3-Mahkemece, işveren tarafından açılan (birleşen) menfi tespit istemli davayla (Birleşen Bursa 3. İş Mahkemesi’nin 2011/ 524 esas sayılı) ilgili tesis edilen hüküm sonucunun, harç, yargılama gideri ve vekalet ücretine ilişkin bendlerinin hatalı olduğu görülmektedir. Şöyle ki;
Menfi tespit davasının nisbi harca tabi olduğu, keza işverence de nisbi oranda belirlenen harcın yatırılarak dava açıldığı sabittir. Mahkemece ise, söz konusu birleşen davada, “2-Alınması gereken 27,70 TL harçtan peşin alınan 2.895,75 TL nin mahsubu ile bakiye 2.868,05 TL’nin karar kesinleştiğinde talep halinde birleşen dosya davacısına iadesine,” şeklinde hüküm sonucu tesis edilerek, davanın maktu harca tabi olduğunun kabulü hatalı olmuştur.

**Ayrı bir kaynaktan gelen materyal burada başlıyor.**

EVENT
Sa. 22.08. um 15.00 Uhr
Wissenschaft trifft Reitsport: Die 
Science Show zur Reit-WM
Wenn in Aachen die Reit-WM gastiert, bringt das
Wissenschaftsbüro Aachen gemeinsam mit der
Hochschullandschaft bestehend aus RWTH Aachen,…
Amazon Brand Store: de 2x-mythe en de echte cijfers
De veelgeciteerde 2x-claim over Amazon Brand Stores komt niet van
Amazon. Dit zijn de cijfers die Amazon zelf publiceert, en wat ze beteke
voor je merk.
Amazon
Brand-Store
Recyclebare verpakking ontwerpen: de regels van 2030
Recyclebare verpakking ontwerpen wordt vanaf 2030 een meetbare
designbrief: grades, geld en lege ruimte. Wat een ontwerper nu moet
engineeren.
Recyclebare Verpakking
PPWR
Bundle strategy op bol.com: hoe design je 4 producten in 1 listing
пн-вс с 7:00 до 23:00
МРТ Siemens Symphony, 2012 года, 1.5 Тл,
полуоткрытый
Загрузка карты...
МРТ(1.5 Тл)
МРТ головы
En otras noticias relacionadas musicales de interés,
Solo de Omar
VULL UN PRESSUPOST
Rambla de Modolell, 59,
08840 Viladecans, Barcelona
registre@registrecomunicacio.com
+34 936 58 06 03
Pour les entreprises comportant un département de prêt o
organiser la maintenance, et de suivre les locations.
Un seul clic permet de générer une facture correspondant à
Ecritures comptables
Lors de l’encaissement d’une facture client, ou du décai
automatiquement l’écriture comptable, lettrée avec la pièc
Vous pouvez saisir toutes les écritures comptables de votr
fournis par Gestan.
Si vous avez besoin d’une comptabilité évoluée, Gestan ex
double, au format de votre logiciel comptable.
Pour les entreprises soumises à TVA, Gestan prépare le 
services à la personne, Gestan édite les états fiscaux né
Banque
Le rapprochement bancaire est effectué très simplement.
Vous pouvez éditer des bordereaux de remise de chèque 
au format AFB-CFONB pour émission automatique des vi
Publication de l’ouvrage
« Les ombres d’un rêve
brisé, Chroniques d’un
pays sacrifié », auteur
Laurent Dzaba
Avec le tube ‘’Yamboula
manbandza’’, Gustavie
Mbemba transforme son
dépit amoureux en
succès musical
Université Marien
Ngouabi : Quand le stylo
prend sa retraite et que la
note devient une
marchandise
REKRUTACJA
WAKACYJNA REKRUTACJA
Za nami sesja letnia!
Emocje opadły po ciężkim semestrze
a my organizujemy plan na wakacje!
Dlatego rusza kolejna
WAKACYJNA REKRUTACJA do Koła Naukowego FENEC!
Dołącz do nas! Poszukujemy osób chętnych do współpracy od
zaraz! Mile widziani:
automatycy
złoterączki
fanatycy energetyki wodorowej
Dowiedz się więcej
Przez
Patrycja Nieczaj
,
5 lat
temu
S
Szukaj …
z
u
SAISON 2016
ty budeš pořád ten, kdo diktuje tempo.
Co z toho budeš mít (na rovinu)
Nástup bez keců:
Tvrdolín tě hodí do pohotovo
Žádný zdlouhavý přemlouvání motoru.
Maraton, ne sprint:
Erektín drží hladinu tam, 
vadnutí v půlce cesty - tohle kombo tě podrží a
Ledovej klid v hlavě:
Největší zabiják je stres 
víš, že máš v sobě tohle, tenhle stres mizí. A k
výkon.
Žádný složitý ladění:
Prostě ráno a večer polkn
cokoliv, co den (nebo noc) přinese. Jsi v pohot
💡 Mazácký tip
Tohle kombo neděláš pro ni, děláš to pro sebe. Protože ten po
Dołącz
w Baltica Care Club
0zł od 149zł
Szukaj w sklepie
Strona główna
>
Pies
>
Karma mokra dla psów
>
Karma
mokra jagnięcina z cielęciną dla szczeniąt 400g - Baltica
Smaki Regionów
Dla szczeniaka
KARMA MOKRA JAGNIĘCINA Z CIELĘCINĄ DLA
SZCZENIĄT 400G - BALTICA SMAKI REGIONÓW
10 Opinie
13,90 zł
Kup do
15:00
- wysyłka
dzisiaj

Diğer taraftan, menfi tespit istemli söz konusu birleşen davanın kabul edilmesi karşısında, birleşen dava davacısının yaptığı yargılama giderlerinin karşı taraftan tahsiline karar verilmesi gerekirken, “Birleşen dosyada birleşen dosya davacının yaptığı yargılama giderlerinin kendisi üzerinde bırakılmasına” şeklinde hüküm sonucu tesis edilmesi hatalıdır.
Vekalet ücretine yönelik olarak ise, menfi tespit davasının değerinin 195.000,00 TL olduğu ve davanın kabul edildiği nazara alındığında, karar tarihinde yürürlükte bulunan tarifeye göre nisbi oranda belirlenecek vekalet ücretinin, birleşen davanın davalısı işçiden alınarak, birleşen davanın davacısı işverene ödenmesine karar verilmesi gerekirken, mahkemece işveren lehine vekalet ücretine hükmedilmemesi hatalı olmuştur. Öte yandan, menfi tespit davasında reddedilen miktarın bulunmadığının gözardı edilerek, birleşen davanın davalısı işçi lehine vekalet ücretine hükmedilmesi de hatalıdır.
SONUÇ: Temyiz olunan kararın yukarıda yazılı sebeplerden BOZULMASINA, davacı-birleşen dosya davalı yararına takdir edilen 1.100,00 TL duruşma vekalet ücretinin karşı tarafa yükletilmesine, peşin alınan temyiz harcının istek halinde ilgiliye iadesine, 12.01.2016 gününde oybirliğiyle karar verildi.